The polling feature should be improved so it can support multicast.
At the moment, the polling mechanism consequently runs on the list of client MACs and sends unicast frames in turn to each list entry (or an empty frame to a client that is passive).
Suggestion: just before sending unicast frames, send the multicast frame(s) into the air. The clients, that have been marked as multicast recipients, listen on the air and receive the frame. If there are N multicast groups defined, then send into the air N frames, each for its group, respectively. After that, proceed to regular unicast-in-turn.
Without proper handling of wireless multicast and IGMP snooping Mikrotik is not operator-grade solution. The world of ISPing is shifting into ESP-ing (entertainment service providing) and therefore IP TV is a challenge. At the moment Mikrotik can not be a platform for building IPTV-ready network. If you think that it is enough for customer to just use “plain Internet”, then you are completely wrong - no one will buy plain Internet after a year and the ISPs that can provide triple-play will outcompete conventional ISPs.
So if you do not add support for these features now, after a year it will be too late.
A great deal of clear-thinking in that post -
I’d agree with the IPTV comments also, we face that right now with some prospective customers.
In-router and airside management of multicast traffic needs to be added, or “lack of market share/penetration” will happen…
… for the excellent RouterOS which really should grow and compete in future markets too.
Just my £0.02’s
Agree’d… we’re going to have to come up with something in the next 8-12 months if we want to maintain our rate of expansion.
one thing that will make a SIGNIFICANT impact on the ability to distribute streaming media reliably is to increase the link reliability by turning off the CSMA/CD subsystem… then those multicast packets will actually get to be transmitted and not sit there in a wait state just because someone turned on his microwave to make some pop-corn…

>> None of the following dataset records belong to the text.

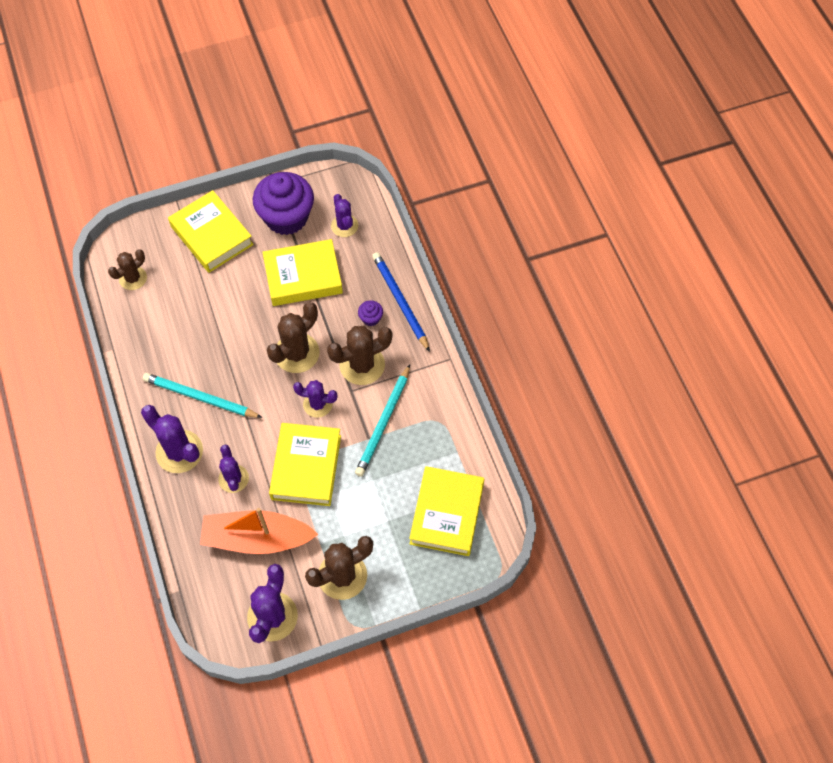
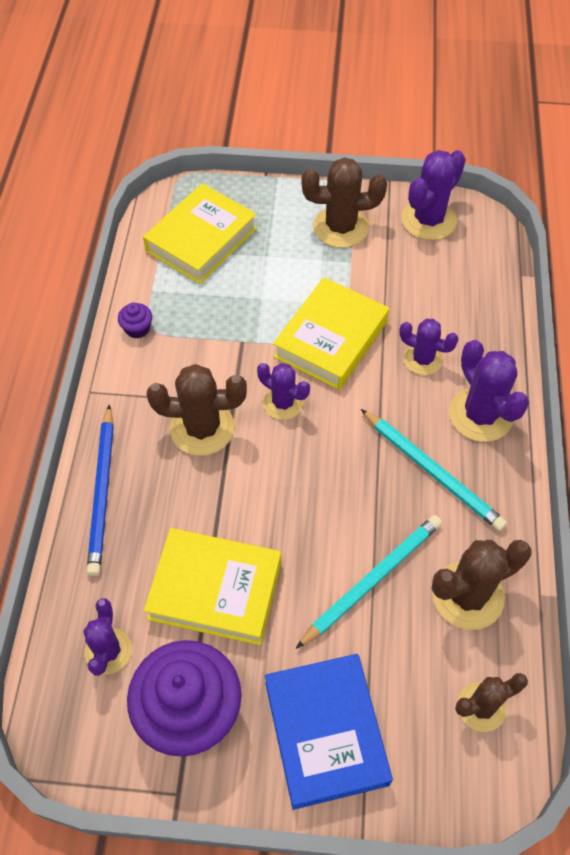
camera: 155 degrees left, 5 degrees down
yellow book [168,190,254,273] -> blue book [265,654,393,810]
orange boat [200,508,318,554] -> none
purple cactus [218,444,249,493] -> purple cactus turned 75 degrees counterclockwise [399,319,458,375]
brown cactus [267,302,320,373] -> brown cactus moved to [432,540,532,630]
turquoise pencil [355,364,410,477] -> turquoise pencil moved to [296,515,442,649]
purple cupcake [358,300,383,326] -> purple cupcake moved to [118,303,152,338]

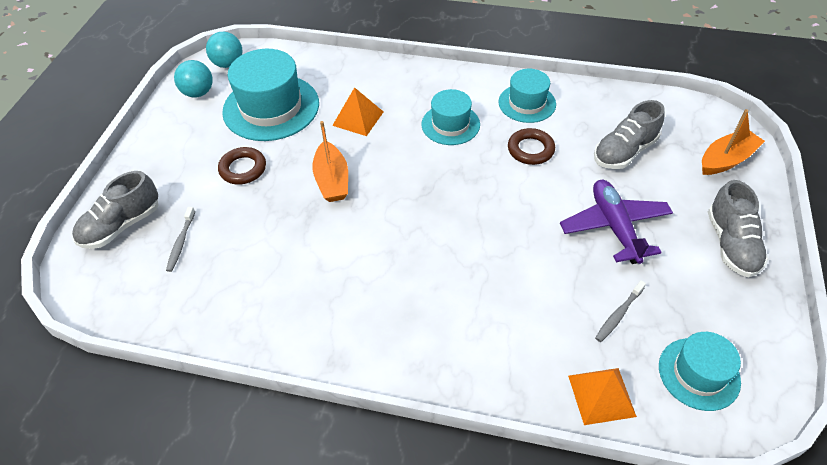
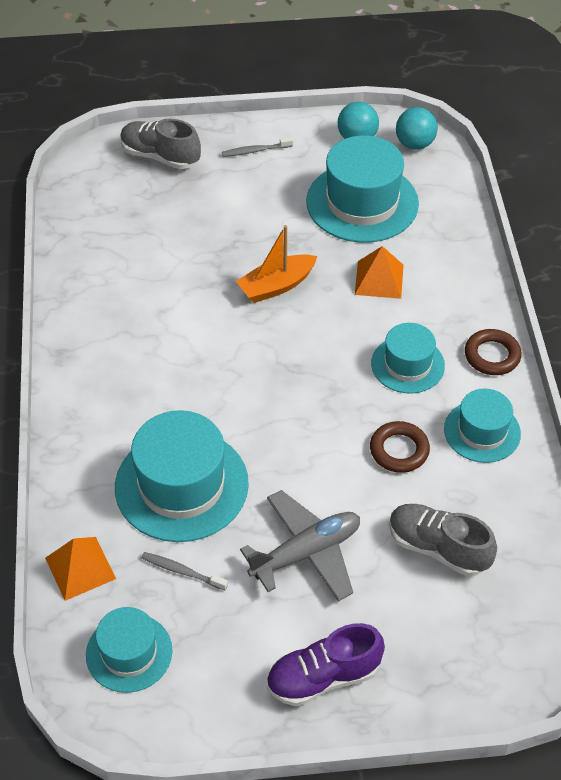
camera: 70 degrees right, 0 degrees up
grey toothbrush [166,207,195,272] -> grey toothbrush moved to [222,137,293,157]
brown ring [218,147,266,185] -> brown ring moved to [465,329,522,375]
purple plane [560,180,673,264] -> grey plane [240,490,360,601]
orange boat [702,109,765,175] -> none
grey shoe [708,180,768,277] -> purple shoe [266,623,385,706]
none -> turquoise hat [115,410,249,542]

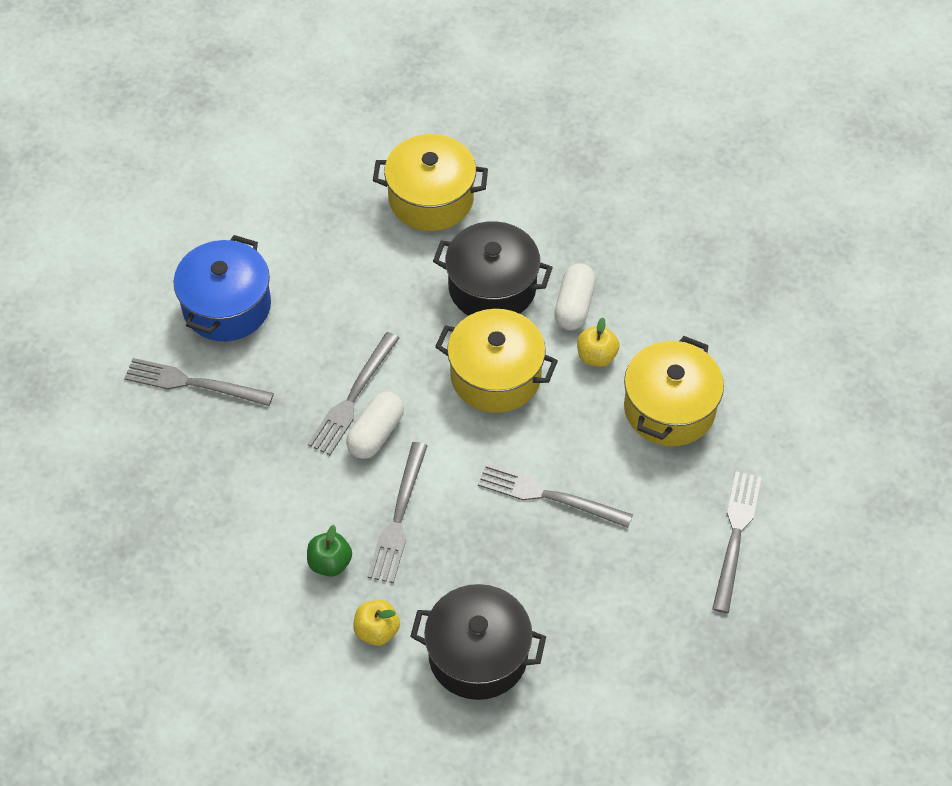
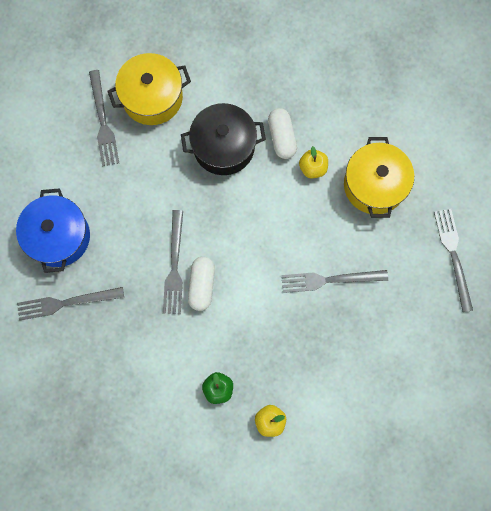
camera: 25 degrees left, 20 degrees up
grey fork [367,442,427,583] -> grey fork moved to [89,70,119,166]
black pot [410,584,546,700] -> none
yellow pot [435,309,558,413] -> none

Multicast packets (also the broadcast packets) are not discriminated. Multicast packets are being sent out just like the unicast packets. For example, 2 clients and 3 streams - one for the first client, second for the second client and the third for multicast; first packet will be for the first client, second packet for the second client and the third packet for multicast and this will repat from the beginning.
To change something you should have a real arguments what isn’t working or working bad…
So does RouterOS actually do multicast on the RF by sending the packet out once and all clients receive it OR does it just emulate multicast by breaking the multicast up into a bunch of unicast packets each destined to one client?
I’d like to see comments here too:
We have this as a “real” problem with CCTV system where the codecs often use multicast.
Users see “multiple copies” on the airside, so we had to do tricks with filtering to block them.